(Page-level text extractions)
- Opening Delimiter -

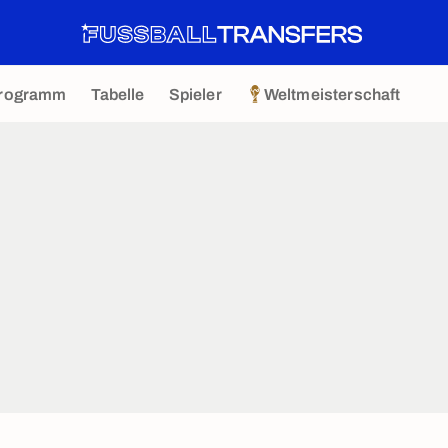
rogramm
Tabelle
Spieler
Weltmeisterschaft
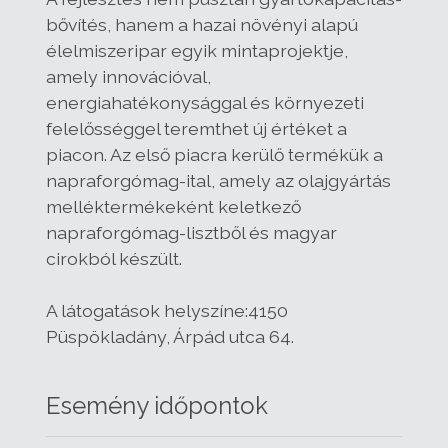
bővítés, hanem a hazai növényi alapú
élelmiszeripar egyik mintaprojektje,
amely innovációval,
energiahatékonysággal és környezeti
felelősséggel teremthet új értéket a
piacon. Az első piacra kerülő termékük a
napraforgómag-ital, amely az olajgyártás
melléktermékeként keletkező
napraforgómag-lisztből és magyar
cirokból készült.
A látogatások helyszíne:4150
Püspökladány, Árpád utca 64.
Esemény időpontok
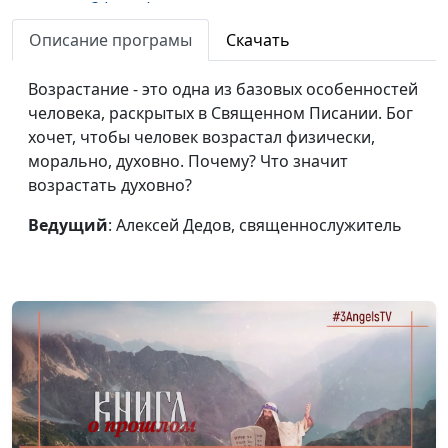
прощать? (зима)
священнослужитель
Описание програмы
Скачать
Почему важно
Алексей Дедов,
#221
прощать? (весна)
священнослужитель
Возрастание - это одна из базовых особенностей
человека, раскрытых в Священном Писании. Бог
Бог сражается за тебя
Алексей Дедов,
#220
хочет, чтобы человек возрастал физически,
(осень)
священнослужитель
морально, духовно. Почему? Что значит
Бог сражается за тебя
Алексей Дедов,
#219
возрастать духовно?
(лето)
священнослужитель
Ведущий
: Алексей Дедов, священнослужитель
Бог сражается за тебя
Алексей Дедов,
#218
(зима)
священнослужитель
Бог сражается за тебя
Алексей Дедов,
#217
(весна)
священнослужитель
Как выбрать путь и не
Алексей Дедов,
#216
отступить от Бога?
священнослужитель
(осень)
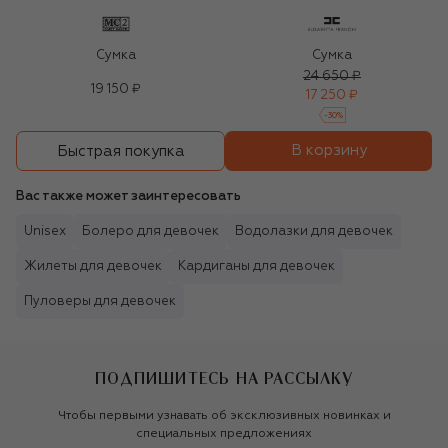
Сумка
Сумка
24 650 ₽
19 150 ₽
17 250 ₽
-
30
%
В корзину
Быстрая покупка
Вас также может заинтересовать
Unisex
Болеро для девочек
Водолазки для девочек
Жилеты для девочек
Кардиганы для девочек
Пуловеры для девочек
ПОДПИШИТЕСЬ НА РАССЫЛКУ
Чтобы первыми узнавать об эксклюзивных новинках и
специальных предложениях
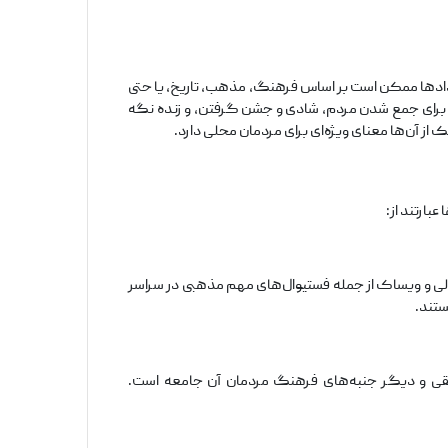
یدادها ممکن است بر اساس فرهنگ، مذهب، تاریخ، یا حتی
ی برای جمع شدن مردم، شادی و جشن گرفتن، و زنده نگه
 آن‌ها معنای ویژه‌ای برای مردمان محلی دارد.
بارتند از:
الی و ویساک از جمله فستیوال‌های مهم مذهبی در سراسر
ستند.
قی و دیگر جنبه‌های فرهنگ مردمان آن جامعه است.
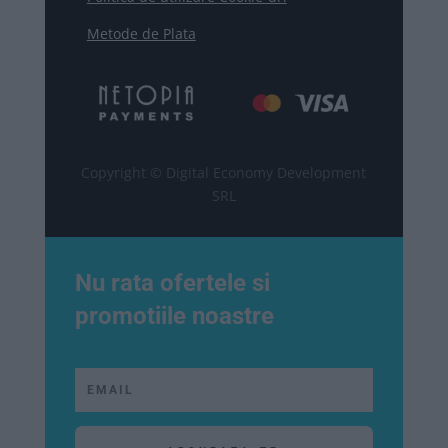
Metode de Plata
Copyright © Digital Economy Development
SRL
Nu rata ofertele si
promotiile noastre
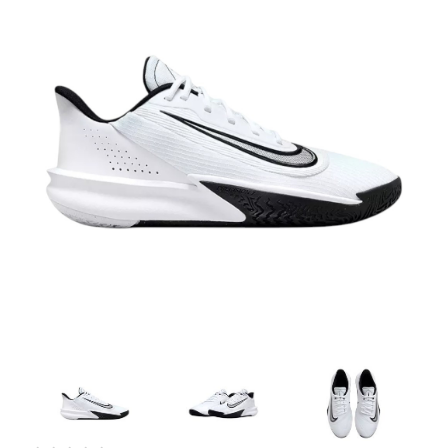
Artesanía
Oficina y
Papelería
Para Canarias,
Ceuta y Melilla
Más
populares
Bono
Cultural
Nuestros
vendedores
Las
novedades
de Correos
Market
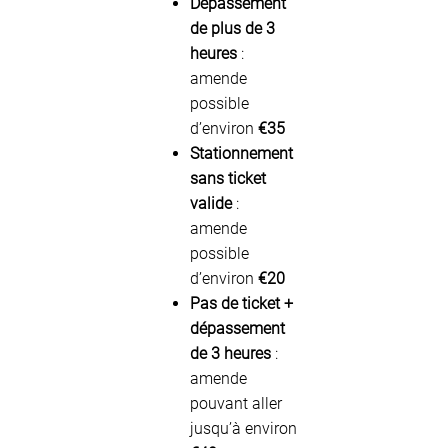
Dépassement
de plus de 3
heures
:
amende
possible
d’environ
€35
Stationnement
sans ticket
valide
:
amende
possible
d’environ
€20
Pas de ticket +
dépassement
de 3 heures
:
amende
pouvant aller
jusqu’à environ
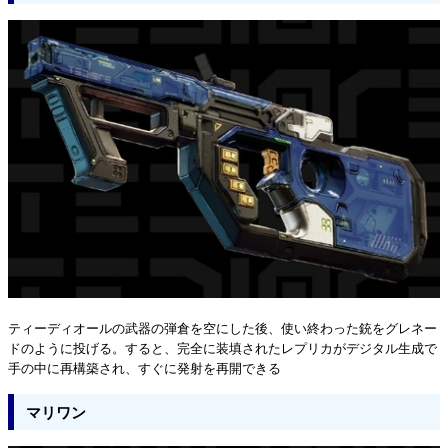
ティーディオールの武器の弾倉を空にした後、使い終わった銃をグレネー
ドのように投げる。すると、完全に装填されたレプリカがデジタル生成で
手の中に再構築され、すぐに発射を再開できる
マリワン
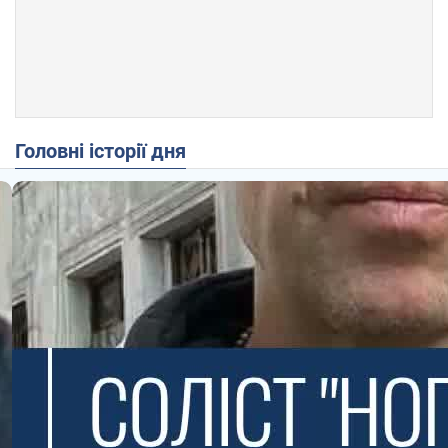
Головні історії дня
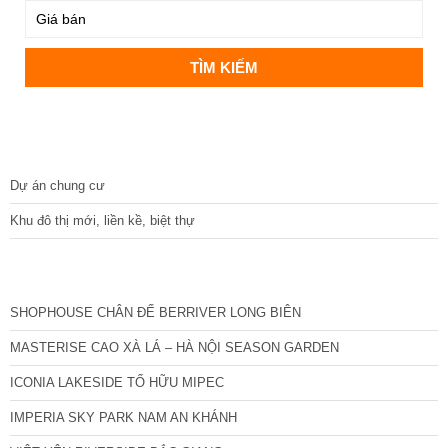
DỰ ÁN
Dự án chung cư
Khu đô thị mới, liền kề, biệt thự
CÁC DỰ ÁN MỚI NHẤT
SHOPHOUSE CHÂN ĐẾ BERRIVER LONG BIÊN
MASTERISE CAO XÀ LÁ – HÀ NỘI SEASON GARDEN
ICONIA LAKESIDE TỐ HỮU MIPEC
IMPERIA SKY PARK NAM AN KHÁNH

- Closing Delimiter -

About this task: Transcribe the lines above exactly, beginning at the one with "специальных предложениях" and ending at the one with "ティーディオールの武器の弾倉を空にした後、使い終わった銃をグレネー". Include both; exclude the pictures.

Finished exercise:
специальных предложениях
یدادها ممکن است بر اساس فرهنگ، مذهب، تاریخ، یا حتی
ی برای جمع شدن مردم، شادی و جشن گرفتن، و زنده نگه
 آن‌ها معنای ویژه‌ای برای مردمان محلی دارد.
بارتند از:
الی و ویساک از جمله فستیوال‌های مهم مذهبی در سراسر
ستند.
قی و دیگر جنبه‌های فرهنگ مردمان آن جامعه است.
Metode de Plata
Copyright © Digital Economy Development
SRL
Nu rata ofertele si
promotiile noastre
Artesanía
Oficina y
Papelería
Para Canarias,
Ceuta y Melilla
Más
populares
Bono
Cultural
Nuestros
vendedores
Las
novedades
de Correos
Market
Dépassement
de plus de 3
heures
:
amende
possible
d’environ
€35
Stationnement
sans ticket
valide
:
amende
possible
d’environ
€20
Pas de ticket +
dépassement
de 3 heures
:
amende
pouvant aller
jusqu’à environ
ティーディオールの武器の弾倉を空にした後、使い終わった銃をグレネー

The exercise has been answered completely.